● To-do item: Render the lines of the material starting at the line containing "## Description" and ending at the line containing "## Setup/Installation Requirements" as a numbered list, with blank lines left out. Include both of those lines and no others.
◇ ◇ ◇ ◇
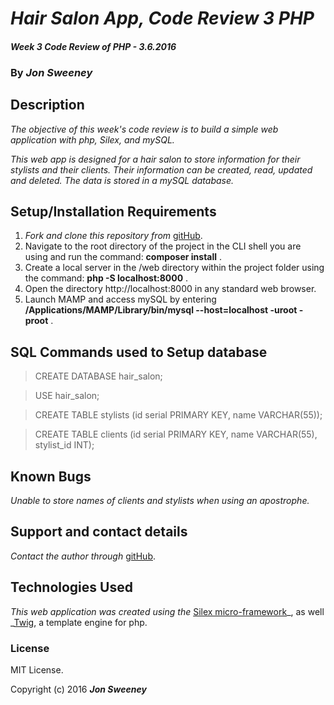 # _Hair Salon App, Code Review 3 PHP_

#### _Week 3 Code Review of PHP - 3.6.2016_

### By _**Jon Sweeney**_

## Description

_The objective of this week's code review is to build a simple web application with php, Silex, and mySQL._

_This web app is designed for a hair salon to store information for their stylists and their clients. Their information can be created, read, updated and deleted. The data is stored in a mySQL database._

## Setup/Installation Requirements

1. _Fork and clone this repository from_ [gitHub](https://github.com/jsween/hair_salon_v2.git).
2. Navigate to the root directory of the project in the CLI shell you are using and run the command: __composer install__ .
3. Create a local server in the /web directory within the project folder using the command: __php -S localhost:8000__ .
4. Open the directory http://localhost:8000 in any standard web browser.
5. Launch MAMP and access mySQL by entering __/Applications/MAMP/Library/bin/mysql --host=localhost -uroot -proot__ .

## SQL Commands used to Setup database

> CREATE DATABASE hair_salon;

> USE hair_salon;

> CREATE TABLE stylists (id serial PRIMARY KEY, name VARCHAR(55));

> CREATE TABLE clients (id serial PRIMARY KEY, name VARCHAR(55), stylist_id INT);

## Known Bugs

_Unable to store names of clients and stylists when using an apostrophe._

## Support and contact details

_Contact the author through_ [gitHub](https://github.com/jsween/hair_salon_v2.git).

## Technologies Used

_This web application was created using the_  [Silex micro-framework](http://silex.sensiolabs.org/)_, as well _[Twig](http://twig.sensiolabs.org/), a template engine for php.

### License

MIT License.

Copyright (c) 2016 **_Jon Sweeney_**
◇ ◇ ◇ ◇
● Expected output:
1. ## Description
2. _The objective of this week's code review is to build a simple web application with php, Silex, and mySQL._
3. _This web app is designed for a hair salon to store information for their stylists and their clients. Their information can be created, read, updated and deleted. The data is stored in a mySQL database._
4. ## Setup/Installation Requirements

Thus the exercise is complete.